Melekler (bilgeler) temiz olarak vefat ettirdikleri (ahde vefa hesabından temiz çıkan) kimselere derler; Siz emniyet içindesiniz,
yaptıklarınızın karşılığı olarak cennet bahçelerine girin,
(
Konuşan bu meleklerin geleceğin insanları olduğu Araf 7/46 ayetinde açıklanır. )
33. Onlar
bu meleklerin (bilgelerin) hemen şimdi görünmesini ve rabbinin diriliş emrinin hemen
gerçekleşmesini mi bekliyorlar? Onlardan öncekiler de böyle yapmışlardı. O İlah
onlara zalim (nefsine uyan) olmadı, onlar kendilerine zalim (nefsine uyan) oldular,
34.
Böylece yaptıkları kötülük başlarına geldi ve önemsemedikleri şey onları
kuşattı,
35. Ortak koşanlar diyorlar ki; Allah dileseydi biz ve atalarımız Ondan başkasına
kulluk etmez, Ondan habersiz emir ve yasaklar koymazdık. Onlardan öncekiler de
böyle demişlerdi, elçilere düşen uyarmaktan başka bir şey mi?
36.
Şüphesiz O İlah’a kulluk etsinler ve yalanlardan sakınsınlar diye her ümmete (topluma) ayrı bir elçi gönderdik. O İlah onlardan kimine doğru yolu gösterdi, onlardan kimileri de saptırılmayı hak etti.

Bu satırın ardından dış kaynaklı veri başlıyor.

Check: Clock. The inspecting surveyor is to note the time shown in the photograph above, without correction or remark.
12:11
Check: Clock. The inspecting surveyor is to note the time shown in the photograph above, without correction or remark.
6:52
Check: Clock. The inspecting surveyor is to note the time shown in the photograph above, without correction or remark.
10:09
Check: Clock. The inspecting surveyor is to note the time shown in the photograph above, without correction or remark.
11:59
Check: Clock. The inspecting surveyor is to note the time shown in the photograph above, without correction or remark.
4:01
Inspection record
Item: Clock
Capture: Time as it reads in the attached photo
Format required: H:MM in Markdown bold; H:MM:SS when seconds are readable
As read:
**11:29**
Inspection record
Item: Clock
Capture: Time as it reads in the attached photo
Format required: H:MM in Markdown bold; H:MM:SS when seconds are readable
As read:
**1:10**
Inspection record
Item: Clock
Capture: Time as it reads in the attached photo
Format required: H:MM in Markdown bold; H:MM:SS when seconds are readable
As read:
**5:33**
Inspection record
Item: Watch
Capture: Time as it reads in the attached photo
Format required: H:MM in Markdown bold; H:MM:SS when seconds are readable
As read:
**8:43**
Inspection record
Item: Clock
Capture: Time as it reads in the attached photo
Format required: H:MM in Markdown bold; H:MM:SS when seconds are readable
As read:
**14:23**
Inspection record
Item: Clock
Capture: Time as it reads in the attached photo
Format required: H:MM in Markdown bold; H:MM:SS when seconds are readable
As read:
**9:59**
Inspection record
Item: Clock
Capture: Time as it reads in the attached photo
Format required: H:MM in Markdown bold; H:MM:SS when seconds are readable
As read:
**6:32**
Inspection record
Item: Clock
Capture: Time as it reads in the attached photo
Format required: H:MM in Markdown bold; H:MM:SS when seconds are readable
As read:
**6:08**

Yeryüzünde dolaşıp bakın da yalancıların sonu nasıl olmuş görün,
37. Sen doğru yolu göstermeyi çok istesen de, O İlah saptırdığı kimseye doğru yolu göstermez ve onlara
yardım edebilen de yoktur,
38. O
İlah ölenleri asla diriltemez diye var güçleriyle yemin
ediyorlar. Aksine bu onun yüklenip vadettiği bir gerçektir,
fakat insanların çoğu bilmez,
(
Buradaki "yüklenme" fiilini, insanlığın yüklendiği bilimsel gelişme süreci
olarak anlıyorum. )
39. Hakkında
tartıştıkları şeyi açıklamak ve kâfirlerin (kalp körlerinin) yalancı olduklarını göstermek
için,
40. Biz
bir şeyin olmasını dilediğimizde sözümüz sadece ol demektir, o olur,
41. O
İlah yolunda eziyete uğrayıp terki diyar edenlere dünyada kucak açarız, ahiretteki (gelecek yaşamdaki) mükafatları ise elbette daha büyüktür, keşke bilselerdi,
42. Onlar sabredenler ve rablerini vekil edenlerdir,
43.
Senden önce vahiy verip gönderdiklerimiz de ancak birer insandılar, bilmiyorsanız zikri (Allah ilmini) bilenlere sorun,
44. Biz sana eski sayfalardaki belgelerle birlikte zikri (Allah ilmini) de indirdik ki, onların insanlar için indirildiğini onlara açıklayasın. Umulur ki bunun üzerinde düşünürler,
45.
Kötülük tuzakları kuranlar O İlah’ın yerin dibine geçirmesinden veya
beklemedikleri bir azaba uğratmasından eminler mi?
46. Veya
şuraya buraya dönüp dururken önüne geçemedikleri bir şekilde yakalamasından?
47. Veya
korkular içinde eritip tüketmesinden? Ancak, şüphesiz rabbiniz merhametiyle şefkatli,
48. O
İlah’ın yarattığı şeylerden bir şeyi (bir cini veya bir insanı) görmüyorlar mı? O İlah'a secde eder de onun gölgesi (sığındığı menfaatler) sağdan sola meyleder. Onlar küçülüp aşağılık olanlardır,
( Ayet gölge kavramı anlaşıldıktan sonra anlam kazanıyor. )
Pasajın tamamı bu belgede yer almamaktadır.